HOW TO COMPLETE THIS TASK:
Please filter the data below down to the lines holding the string "datos".

Rendered images with source text
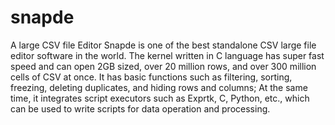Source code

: # snapde
A large CSV file Editor
Snapde is one of the best standalone CSV large file editor software in the world. The kernel written in C language has super fast speed and can open 2GB sized, over 20 million rows, and over 300 million cells of CSV at once. It has basic functions such as filtering, sorting, freezing, deleting duplicates, and hiding rows and columns; At the same time, it integrates script executors such as Exprtk, C, Python, etc., which can be used to write scripts for data operation and processing.
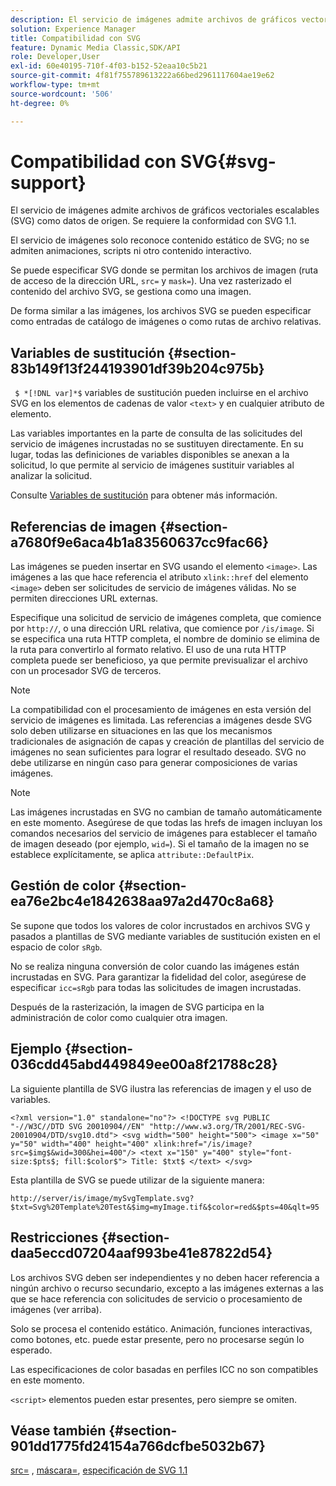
 ```yaml
---
description: El servicio de imágenes admite archivos de gráficos vectoriales escalables (SVG) como datos de origen. Se requiere la conformidad con SVG 1.1.
solution: Experience Manager
title: Compatibilidad con SVG
feature: Dynamic Media Classic,SDK/API
role: Developer,User
exl-id: 60e40195-710f-4f03-b152-52eaa10c5b21
source-git-commit: 4f81f755789613222a66bed2961117604ae19e62
workflow-type: tm+mt
source-wordcount: '506'
ht-degree: 0%

---
```


# Compatibilidad con SVG{#svg-support}

El servicio de imágenes admite archivos de gráficos vectoriales escalables (SVG) como datos de origen. Se requiere la conformidad con SVG 1.1.

El servicio de imágenes solo reconoce contenido estático de SVG; no se admiten animaciones, scripts ni otro contenido interactivo.

Se puede especificar SVG donde se permitan los archivos de imagen (ruta de acceso de la dirección URL, `src=` y `mask=`). Una vez rasterizado el contenido del archivo SVG, se gestiona como una imagen.

De forma similar a las imágenes, los archivos SVG se pueden especificar como entradas de catálogo de imágenes o como rutas de archivo relativas.

## Variables de sustitución {#section-83b149f13f244193901df39b204c975b}

` $ *[!DNL var]*$` variables de sustitución pueden incluirse en el archivo SVG en los elementos de cadenas de valor `<text>` y en cualquier atributo de elemento.

Las variables importantes en la parte de consulta de las solicitudes del servicio de imágenes incrustadas no se sustituyen directamente. En su lugar, todas las definiciones de variables disponibles se anexan a la solicitud, lo que permite al servicio de imágenes sustituir variables al analizar la solicitud.

Consulte [Variables de sustitución](../../../../../is-api/http-ref/image-serving-api-ref/c-http-protocol-reference/c-syntax-and-features/r-is-http-substitution-variables.md#reference-90dc01aba44940e4acdd0c6476e7aa5a) para obtener más información.

## Referencias de imagen {#section-a7680f9e6aca4b1a83560637cc9fac66}

Las imágenes se pueden insertar en SVG usando el elemento `<image>`. Las imágenes a las que hace referencia el atributo `xlink::href` del elemento `<image>` deben ser solicitudes de servicio de imágenes válidas. No se permiten direcciones URL externas.

Especifique una solicitud de servicio de imágenes completa, que comience por `http://`, o una dirección URL relativa, que comience por `/is/image`. Si se especifica una ruta HTTP completa, el nombre de dominio se elimina de la ruta para convertirlo al formato relativo. El uso de una ruta HTTP completa puede ser beneficioso, ya que permite previsualizar el archivo con un procesador SVG de terceros.

>[!NOTE]
>
>La compatibilidad con el procesamiento de imágenes en esta versión del servicio de imágenes es limitada. Las referencias a imágenes desde SVG solo deben utilizarse en situaciones en las que los mecanismos tradicionales de asignación de capas y creación de plantillas del servicio de imágenes no sean suficientes para lograr el resultado deseado. SVG no debe utilizarse en ningún caso para generar composiciones de varias imágenes.

>[!NOTE]
>
>Las imágenes incrustadas en SVG no cambian de tamaño automáticamente en este momento. Asegúrese de que todas las hrefs de imagen incluyan los comandos necesarios del servicio de imágenes para establecer el tamaño de imagen deseado (por ejemplo, `wid=`). Si el tamaño de la imagen no se establece explícitamente, se aplica `attribute::DefaultPix`.

## Gestión de color {#section-ea76e2bc4e1842638aa97a2d470c8a68}

Se supone que todos los valores de color incrustados en archivos SVG y pasados a plantillas de SVG mediante variables de sustitución existen en el espacio de color `sRgb`.

No se realiza ninguna conversión de color cuando las imágenes están incrustadas en SVG. Para garantizar la fidelidad del color, asegúrese de especificar `icc=sRgb` para todas las solicitudes de imagen incrustadas.

Después de la rasterización, la imagen de SVG participa en la administración de color como cualquier otra imagen.

## Ejemplo {#section-036cdd45abd449849ee00a8f21788c28}

La siguiente plantilla de SVG ilustra las referencias de imagen y el uso de variables.

`<?xml version="1.0" standalone="no"?> <!DOCTYPE svg PUBLIC "-//W3C//DTD SVG 20010904//EN" "http://www.w3.org/TR/2001/REC-SVG-20010904/DTD/svg10.dtd"> <svg width="500" height="500"> <image x="50" y="50" width="400" height="400" xlink:href="/is/image?src=$img$&wid=300&hei=400"/> <text x="150" y="400" style="font-size:$pts$; fill:$color$"> Title: $txt$ </text> </svg>`

Esta plantilla de SVG se puede utilizar de la siguiente manera:

`http://server/is/image/mySvgTemplate.svg?$txt=Svg%20Template%20Test&$img=myImage.tif&$color=red&$pts=40&qlt=95`

## Restricciones {#section-daa5eccd07204aaf993be41e87822d54}

Los archivos SVG deben ser independientes y no deben hacer referencia a ningún archivo o recurso secundario, excepto a las imágenes externas a las que se hace referencia con solicitudes de servicio o procesamiento de imágenes (ver arriba).

Solo se procesa el contenido estático. Animación, funciones interactivas, como botones, etc. puede estar presente, pero no procesarse según lo esperado.

Las especificaciones de color basadas en perfiles ICC no son compatibles en este momento.

`<script>` elementos pueden estar presentes, pero siempre se omiten.

## Véase también {#section-901dd1775fd24154a766dcfbe5032b67}

[src=](../../../../../is-api/http-ref/image-serving-api-ref/c-http-protocol-reference/c-command-reference/r-src.md#reference-f6506637778c4c69bf106a7924a91ab1) , [máscara=](../../../../../is-api/http-ref/image-serving-api-ref/c-http-protocol-reference/c-command-reference/r-mask.md#reference-922254e027404fb890b850e2723ee06e), [especificación de SVG 1.1](https://www.w3.org/TR/SVG11/)
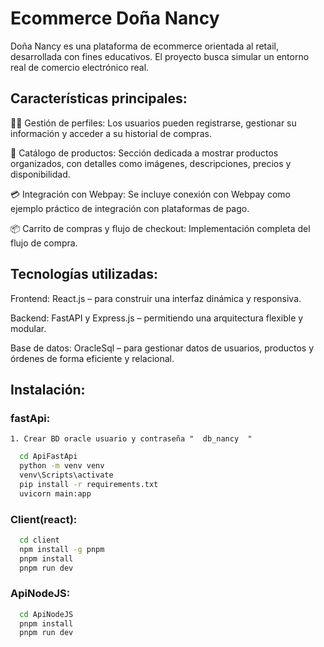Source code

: # Ecommerce Doña Nancy

Doña Nancy es una plataforma de ecommerce orientada al retail, desarrollada con fines educativos. El proyecto busca simular un entorno real de comercio electrónico real.

## Características principales:

🧑‍💼 Gestión de perfiles: Los usuarios pueden registrarse, gestionar su información y acceder a su historial de compras.

🛒 Catálogo de productos: Sección dedicada a mostrar productos organizados, con detalles como imágenes, descripciones, precios y disponibilidad.

💳 Integración con Webpay: Se incluye conexión con Webpay como ejemplo práctico de integración con plataformas de pago.

📦 Carrito de compras y flujo de checkout: Implementación completa del flujo de compra.

## Tecnologías utilizadas:

Frontend: React.js – para construir una interfaz dinámica y responsiva.

Backend: FastAPI y Express.js – permitiendo una arquitectura flexible y modular.

Base de datos: OracleSql – para gestionar datos de usuarios, productos y órdenes de forma eficiente y relacional.

## Instalación:
### fastApi:
    1. Crear BD oracle usuario y contraseña "  db_nancy  "
```bash
  cd ApiFastApi
  python -m venv venv
  venv\Scripts\activate
  pip install -r requirements.txt
  uvicorn main:app
```
### Client(react):
```bash
  cd client
  npm install -g pnpm
  pnpm install
  pnpm run dev
```    
### ApiNodeJS:
```bash
  cd ApiNodeJS
  pnpm install
  pnpm run dev
```    
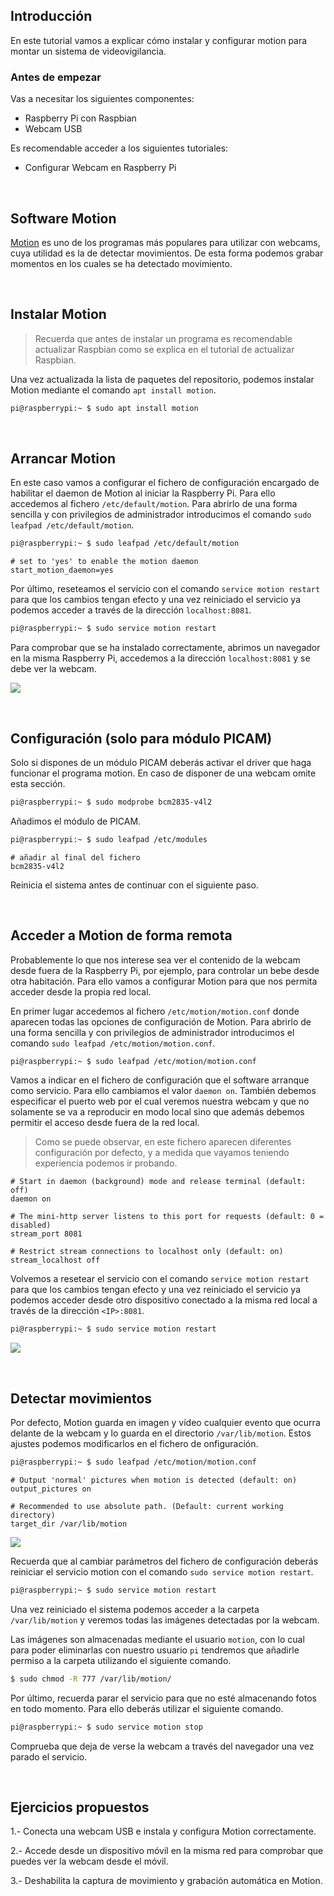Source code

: ## Introducción

En este tutorial vamos a explicar cómo instalar y configurar motion para montar un sistema de videovigilancia.

### Antes de empezar

Vas a necesitar los siguientes componentes:

- Raspberry Pi con Raspbian
- Webcam USB

Es recomendable acceder a los siguientes tutoriales:

- Configurar Webcam en Raspberry Pi



<br />



## Software Motion

<a target="_blank" href="https://motion-project.github.io">Motion</a> es uno de los programas más populares para utilizar con webcams, cuya utilidad es la de detectar movimientos. De esta forma podemos grabar momentos en los cuales se ha detectado movimiento. 



<br />



## Instalar Motion

> Recuerda que antes de instalar un programa es recomendable actualizar Raspbian como se explica en el tutorial de actualizar Raspbian.  

Una vez actualizada la lista de paquetes del repositorio, podemos instalar Motion mediante el comando `apt install motion`.

```sh
pi@raspberrypi:~ $ sudo apt install motion
```



<br />



## Arrancar Motion

En este caso vamos a configurar el fichero de configuración encargado de habilitar el daemon de Motion al iniciar la Raspberry Pi. Para ello accedemos al fichero `/etc/default/motion`. Para abrirlo de una forma sencilla y con privilegios de administrador introducimos el comando `sudo leafpad /etc/default/motion`.

```sh
pi@raspberrypi:~ $ sudo leafpad /etc/default/motion
```

```
# set to 'yes' to enable the motion daemon
start_motion_daemon=yes
```

Por último, reseteamos el servicio con el comando `service motion restart` para que los cambios tengan efecto y una vez reiniciado el servicio ya podemos acceder a través de la dirección `localhost:8081`.

```sh
pi@raspberrypi:~ $ sudo service motion restart
```

Para comprobar que se ha instalado correctamente, abrimos un navegador en la misma Raspberry Pi, accedemos a la dirección `localhost:8081` y se debe ver la webcam.

![](img/motion.jpg)



<br />



## Configuración (solo para módulo PICAM)

Solo si dispones de un módulo PICAM deberás activar el driver que haga funcionar el programa motion. En caso de disponer de una webcam omite esta sección.

```sh
pi@raspberrypi:~ $ sudo modprobe bcm2835-v4l2
```

Añadimos el módulo de PICAM.

```sh
pi@raspberrypi:~ $ sudo leafpad /etc/modules
```

```
# añadir al final del fichero
bcm2835-v4l2
```

Reinicia el sistema antes de continuar con el siguiente paso.



<br />



## Acceder a Motion de forma remota

Probablemente lo que nos interese sea ver el contenido de la webcam desde fuera de la Raspberry Pi, por ejemplo, para controlar un bebe desde otra habitación. Para ello vamos a configurar Motion para que nos permita acceder desde la propia red local.

En primer lugar accedemos al fichero `/etc/motion/motion.conf` donde aparecen todas las opciones de configuración de Motion. Para abrirlo de una forma sencilla y con privilegios de administrador introducimos el comando `sudo leafpad /etc/motion/motion.conf`.

```sh
pi@raspberrypi:~ $ sudo leafpad /etc/motion/motion.conf
```

Vamos a indicar en el fichero de configuración que el software arranque como servicio. Para ello cambiamos el valor `daemon on`. También debemos especificar el puerto web por el cual veremos nuestra webcam y que no solamente se va a reproducir en modo local sino que además debemos permitir el acceso desde fuera de la red local.

> Como se puede observar, en este fichero aparecen diferentes configuración por defecto, y a medida que vayamos teniendo experiencia podemos ir probando.

```
# Start in daemon (background) mode and release terminal (default: off)
daemon on

# The mini-http server listens to this port for requests (default: 0 = disabled)
stream_port 8081

# Restrict stream connections to localhost only (default: on)
stream_localhost off
```

Volvemos a resetear el servicio con el comando `service motion restart` para que los cambios tengan efecto y una vez reiniciado el servicio ya podemos acceder desde otro dispositivo conectado a la misma red local a través de la dirección `<IP>:8081`.

```sh
pi@raspberrypi:~ $ sudo service motion restart
```

![](img/remoto.jpg)



<br />



## Detectar movimientos

Por defecto, Motion guarda en imagen y vídeo cualquier evento que ocurra delante de la webcam y lo guarda en el directorio `/var/lib/motion`. Estos ajustes podemos modificarlos en el fichero de onfiguración.

```sh
pi@raspberrypi:~ $ sudo leafpad /etc/motion/motion.conf
```

```
# Output 'normal' pictures when motion is detected (default: on)
output_pictures on

# Recommended to use absolute path. (Default: current working directory)
target_dir /var/lib/motion
```

![](img/capturas.jpg)

Recuerda que al cambiar parámetros del fichero de configuración deberás reiniciar el servicio motion con el comando `sudo service motion restart`.

```sh
pi@raspberrypi:~ $ sudo service motion restart
```

Una vez reiniciado el sistema podemos acceder a la carpeta `/var/lib/motion` y veremos todas las imágenes detectadas por la webcam.

Las imágenes son almacenadas mediante el usuario `motion`, con lo cual para poder eliminarlas con nuestro usuario `pi` tendremos que añadirle permiso a la carpeta utilizando el siguiente comando.

```sh
$ sudo chmod -R 777 /var/lib/motion/
```

Por último, recuerda parar el servicio para que no esté almacenando fotos en todo momento. Para ello deberás utilizar el siguiente comando.

```sh
pi@raspberrypi:~ $ sudo service motion stop
```

Comprueba que deja de verse la webcam a través del navegador una vez parado el servicio.



<br />



## Ejercicios propuestos

1.- Conecta una webcam USB e instala y configura Motion correctamente.

2.- Accede desde un dispositivo móvil en la misma red para comprobar que puedes ver la webcam desde el móvil.

3.- Deshabilita la captura de movimiento y grabación automática en Motion.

EXPECTED ANSWER:
description: El servicio de imágenes admite archivos de gráficos vectoriales escalables (SVG) como datos de origen. Se requiere la conformidad con SVG 1.1.
El servicio de imágenes admite archivos de gráficos vectoriales escalables (SVG) como datos de origen. Se requiere la conformidad con SVG 1.1.
Base de datos: OracleSql – para gestionar datos de usuarios, productos y órdenes de forma eficiente y relacional.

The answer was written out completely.